Attention (mechanism)

Self-attention: pairwise relevance at scale

Attention weights route information between tokens—powerful and expensive; not a metaphor for human focus.

Mechanics

For each position, the model computes queries, keys, and values; softmaxed scores determine how much to blend other positions’ values. Stacked layers build increasingly global representations. This replaces many recurrent pathways with parallelizable ops—key to large-scale training.

Cost and context

Naive attention scales quadratically with sequence length—linking directly to token counts and context window budgets. Long-context models rely on kernels, flash attention, block-sparse patterns, or architectural approximations—each with trade-offs for latency and quantization paths.

Geometry and meaning

Attention patterns interact with the representation space described in understanding as geometry— steering which neighborhoods influence the next token prediction.

Multimodal variants

Cross-attention between modalities appears in many multimodal stacks—new seams, new failure modes.

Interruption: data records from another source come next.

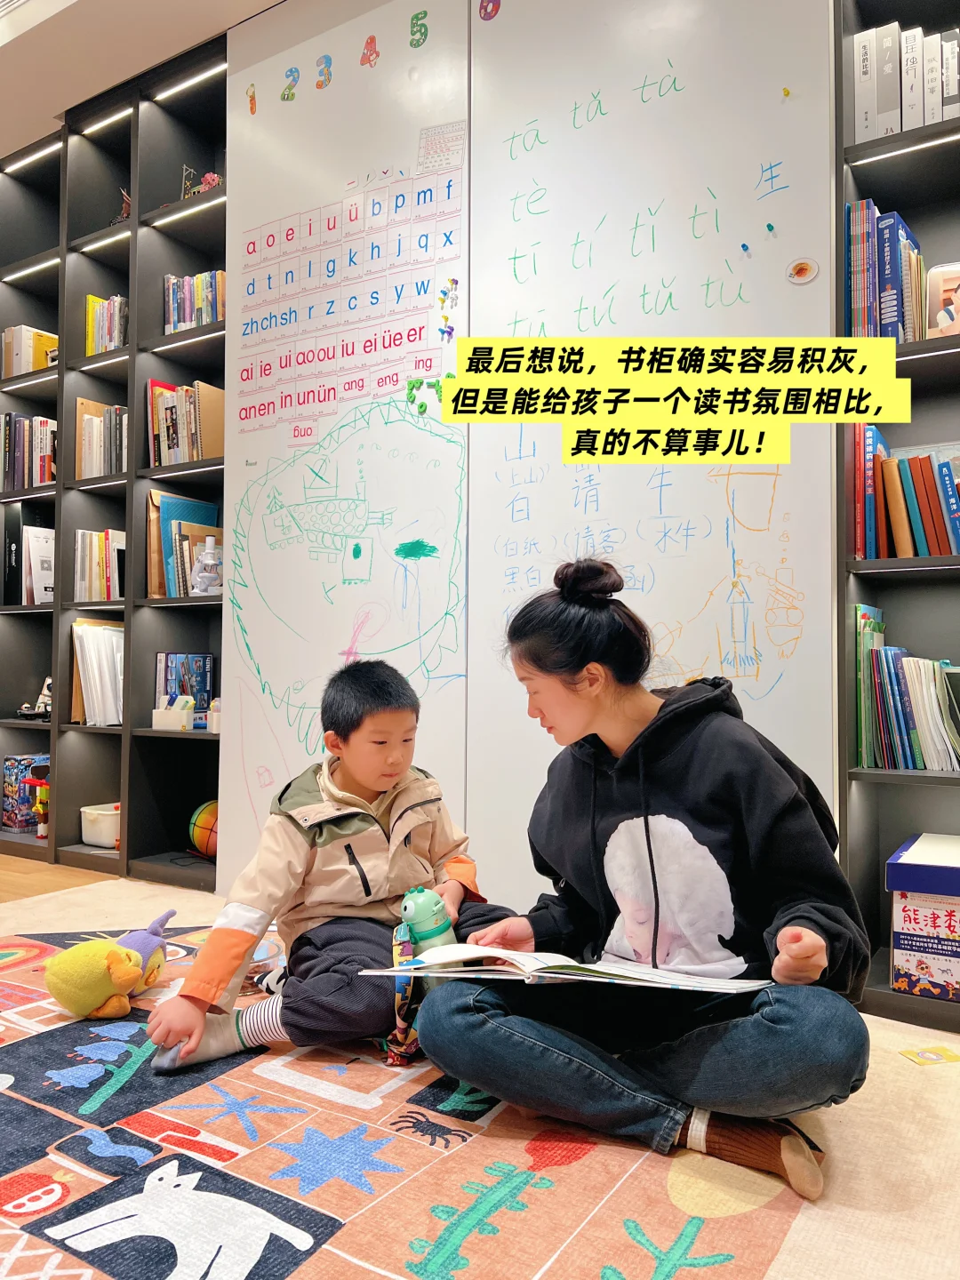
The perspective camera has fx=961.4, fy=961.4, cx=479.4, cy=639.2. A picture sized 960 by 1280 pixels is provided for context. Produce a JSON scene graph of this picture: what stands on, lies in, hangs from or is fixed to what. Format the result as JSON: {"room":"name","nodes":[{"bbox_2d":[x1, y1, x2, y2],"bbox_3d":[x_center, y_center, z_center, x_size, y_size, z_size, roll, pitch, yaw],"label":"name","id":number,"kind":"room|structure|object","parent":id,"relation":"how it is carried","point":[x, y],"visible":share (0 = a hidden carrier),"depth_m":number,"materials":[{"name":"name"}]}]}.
{"room":"living room","nodes":[
{"label":"living room","id":0,"kind":"room"},
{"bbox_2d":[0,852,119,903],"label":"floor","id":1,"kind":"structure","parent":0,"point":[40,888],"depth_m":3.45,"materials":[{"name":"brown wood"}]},
{"bbox_2d":[0,0,283,157],"bbox_3d":[-1.198,-2.140,1.754,6.740,0.135,3.748,-1,-2,33],"label":"ceiling","id":2,"kind":"structure","parent":0,"point":[40,132],"depth_m":3.27,"materials":[{"name":"white paint"}]},
{"bbox_2d":[0,862,959,1279],"bbox_3d":[-0.764,0.801,1.350,4.503,0.093,3.539,-1,-2,33],"label":"floor","id":3,"kind":"structure","parent":0,"point":[850,1211],"depth_m":1.41,"materials":[{"name":"beige carpet"}]},
{"bbox_2d":[0,27,225,893],"bbox_3d":[-1.420,-0.539,3.706,1.692,2.797,0.360,-1,-2,33],"label":"left bookshelf","id":4,"kind":"object","parent":3,"relation":"on","point":[132,391],"visible":0.56,"depth_m":3.61,"materials":[{"name":"black wood"}]},
{"bbox_2d":[0,755,46,831],"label":"toy box","id":5,"kind":"object","parent":4,"relation":"in","point":[9,808],"visible":0.8,"depth_m":3.82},
{"bbox_2d":[0,504,54,605],"bbox_3d":[-1.799,-0.327,3.925,0.161,0.409,0.241,-1,-2,33],"label":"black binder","id":6,"kind":"object","parent":4,"relation":"in","point":[17,552],"visible":0.7,"depth_m":3.82,"materials":[{"name":"black paper"}]},
{"bbox_2d":[0,413,57,490],"bbox_3d":[-1.808,-0.749,3.936,0.449,0.323,0.210,-1,-2,33],"label":"book row","id":7,"kind":"object","parent":4,"relation":"in","point":[40,480],"visible":0.58,"depth_m":3.87,"materials":[{"name":"multicoloured paper"}]},
{"bbox_2d":[0,324,58,377],"bbox_3d":[-1.863,-1.160,4.015,0.213,0.231,0.191,-1,-2,33],"label":"book row","id":8,"kind":"object","parent":4,"relation":"in","point":[51,342],"visible":0.62,"depth_m":3.93,"materials":[{"name":"paper"}]},
{"bbox_2d":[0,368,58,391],"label":"light strip","id":9,"kind":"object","parent":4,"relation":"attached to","point":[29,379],"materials":[{"name":"white plastic"}]},
{"bbox_2d":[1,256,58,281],"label":"led strip light","id":10,"kind":"object","parent":4,"relation":"attached to","point":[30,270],"visible":0.8,"depth_m":4.00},
{"bbox_2d":[3,141,62,174],"bbox_3d":[-1.843,-1.990,3.977,0.449,0.017,0.035,-1,-2,33],"label":"led strip light","id":11,"kind":"object","parent":4,"relation":"attached to","point":[38,154],"visible":0.82,"depth_m":3.96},
{"bbox_2d":[16,675,52,719],"bbox_3d":[-1.735,0.229,3.809,0.191,0.174,0.112,-1,-2,33],"label":"toy","id":12,"kind":"object","parent":4,"relation":"in","point":[45,698],"visible":0.8,"depth_m":3.79,"materials":[{"name":"white"}]},
{"bbox_2d":[24,764,49,839],"bbox_3d":[-1.693,0.623,3.726,0.114,0.282,0.094,-1,-2,33],"label":"toy figure","id":13,"kind":"object","parent":4,"relation":"in","point":[40,832],"visible":0.93,"depth_m":3.71},
{"bbox_2d":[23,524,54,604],"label":"book","id":14,"kind":"object","parent":4,"relation":"in","point":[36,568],"visible":0.66,"depth_m":3.81,"materials":[{"name":"white paper"}]},
{"bbox_2d":[70,619,125,726],"bbox_3d":[-1.398,0.133,3.666,0.282,0.398,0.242,-1,-2,33],"label":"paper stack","id":15,"kind":"object","parent":4,"relation":"in","point":[77,630],"visible":0.65,"depth_m":3.59,"materials":[{"name":"paper"}]},
{"bbox_2d":[72,528,125,601],"bbox_3d":[-1.410,-0.274,3.698,0.280,0.292,0.195,-1,-2,33],"label":"book row","id":16,"kind":"object","parent":4,"relation":"in","point":[101,563],"visible":0.62,"depth_m":3.64,"materials":[{"name":"paper"}]},
{"bbox_2d":[80,802,120,847],"bbox_3d":[-1.376,0.701,3.648,0.243,0.129,0.212,-1,-2,33],"label":"white basket","id":17,"kind":"object","parent":4,"relation":"in","point":[88,840],"visible":0.63,"depth_m":3.57,"materials":[{"name":"white plastic"}]},
{"bbox_2d":[73,396,129,479],"bbox_3d":[-1.390,-0.748,3.703,0.299,0.326,0.206,-1,-2,33],"label":"book row","id":18,"kind":"object","parent":4,"relation":"in","point":[93,471],"visible":0.5,"depth_m":3.66,"materials":[{"name":"paper"}]},
{"bbox_2d":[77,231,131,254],"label":"light strip","id":19,"kind":"object","parent":4,"relation":"attached to","point":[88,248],"visible":0.76,"depth_m":3.74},
{"bbox_2d":[77,105,134,135],"bbox_3d":[-1.466,-2.062,3.823,0.369,0.015,0.031,-1,-2,33],"label":"led strip light","id":20,"kind":"object","parent":4,"relation":"attached to","point":[117,116],"visible":0.66,"depth_m":3.82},
{"bbox_2d":[84,292,128,356],"bbox_3d":[-1.376,-1.180,3.704,0.249,0.262,0.184,-1,-2,33],"label":"book row","id":21,"kind":"object","parent":4,"relation":"in","point":[91,300],"visible":0.44,"depth_m":3.66,"materials":[{"name":"paper"}]},
{"bbox_2d":[114,187,130,223],"bbox_3d":[-1.353,-1.619,3.656,0.142,0.176,0.093,-1,-2,33],"label":"figurine","id":22,"kind":"object","parent":4,"relation":"in","point":[124,211],"visible":0.43,"depth_m":3.64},
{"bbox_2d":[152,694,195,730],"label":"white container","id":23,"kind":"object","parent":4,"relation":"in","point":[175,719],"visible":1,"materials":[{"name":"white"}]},
{"bbox_2d":[145,489,222,599],"bbox_3d":[-1.037,-0.321,3.449,0.220,0.396,0.245,-1,-2,33],"label":"books","id":24,"kind":"object","parent":4,"relation":"in","point":[180,504],"visible":0.5,"depth_m":3.39,"materials":[{"name":"paper"}]},
{"bbox_2d":[154,651,215,726],"bbox_3d":[-1.063,0.183,3.463,0.129,0.271,0.190,-1,-2,33],"label":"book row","id":25,"kind":"object","parent":4,"relation":"in","point":[206,681],"visible":0.7,"depth_m":3.44,"materials":[{"name":"blue paper"}]},
{"bbox_2d":[150,197,220,227],"bbox_3d":[-1.036,-1.524,3.431,0.333,0.015,0.031,-1,-2,33],"label":"light strip","id":26,"kind":"object","parent":4,"relation":"attached to","point":[191,211],"visible":0.71,"depth_m":3.43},
{"bbox_2d":[146,377,224,467],"bbox_3d":[-1.019,-0.749,3.437,0.333,0.321,0.204,-1,-2,33],"label":"book row","id":27,"kind":"object","parent":4,"relation":"in","point":[199,455],"visible":0.63,"depth_m":3.37,"materials":[{"name":"paper"}]},
{"bbox_2d":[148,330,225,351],"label":"light strip","id":28,"kind":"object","parent":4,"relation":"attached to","point":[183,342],"visible":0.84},
{"bbox_2d":[147,60,227,100],"bbox_3d":[-1.023,-2.060,3.521,0.509,0.016,0.041,-1,-2,33],"label":"light strip","id":29,"kind":"object","parent":4,"relation":"attached to","point":[194,79],"visible":0.79,"depth_m":3.55,"materials":[{"name":"white plastic"}]},
{"bbox_2d":[162,268,224,333],"bbox_3d":[-0.973,-1.181,3.439,0.314,0.238,0.175,-1,-2,33],"label":"book row","id":30,"kind":"object","parent":4,"relation":"in","point":[204,321],"visible":0.49,"depth_m":3.39,"materials":[{"name":"multicoloured paper"}]},
{"bbox_2d":[180,165,220,197],"bbox_3d":[-1.003,-1.615,3.447,0.183,0.156,0.103,-1,-2,33],"label":"toy figure","id":31,"kind":"object","parent":4,"relation":"in","point":[214,179],"visible":0.49,"depth_m":3.44},
{"bbox_2d":[188,800,219,858],"bbox_3d":[-0.919,0.667,3.383,0.203,0.199,0.186,-1,-2,33],"label":"ball","id":32,"kind":"object","parent":4,"relation":"in","point":[206,851],"visible":0.62,"depth_m":3.32,"materials":[{"name":"orange rubber"}]},
{"bbox_2d":[191,536,223,595],"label":"toy microscope","id":33,"kind":"object","parent":4,"relation":"in","point":[209,560],"visible":0.96,"depth_m":3.26,"materials":[{"name":"white plastic"}]},
{"bbox_2d":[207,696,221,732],"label":"box","id":34,"kind":"object","parent":4,"relation":"in","point":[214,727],"visible":0.57,"depth_m":3.22,"materials":[{"name":"white"}]},
{"bbox_2d":[0,913,815,1279],"bbox_3d":[-0.617,0.784,1.491,3.208,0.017,2.602,-1,-2,33],"label":"rug","id":35,"kind":"object","parent":3,"relation":"on","point":[22,993],"visible":0.77,"depth_m":1.43,"materials":[{"name":"carpet"}]},
{"bbox_2d":[41,907,174,1020],"bbox_3d":[-0.787,0.701,2.054,0.191,0.185,0.249,-1,-2,33],"label":"plush toy","id":36,"kind":"object","parent":35,"relation":"on","point":[53,990],"visible":0.99,"depth_m":1.99,"materials":[{"name":"yellow fabric"}]},
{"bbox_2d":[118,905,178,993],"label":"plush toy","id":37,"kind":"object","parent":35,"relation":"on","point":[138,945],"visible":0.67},
{"bbox_2d":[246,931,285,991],"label":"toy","id":38,"kind":"object","parent":35,"relation":"on","point":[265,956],"visible":0.39,"depth_m":2.30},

Flash attention and IO-aware implementations

Reordering attention computation to reduce HBM traffic can dominate wall-clock wins on long sequences—"algorithm" and "kernel" are co-designed; see also latency.

Linear attention and subquadratic approximations

State-space models, Performer-style kernels, and other subquadratic layers trade exact pairwise attention for structured inductive biases—useful when context must grow very large on fixed hardware budgets.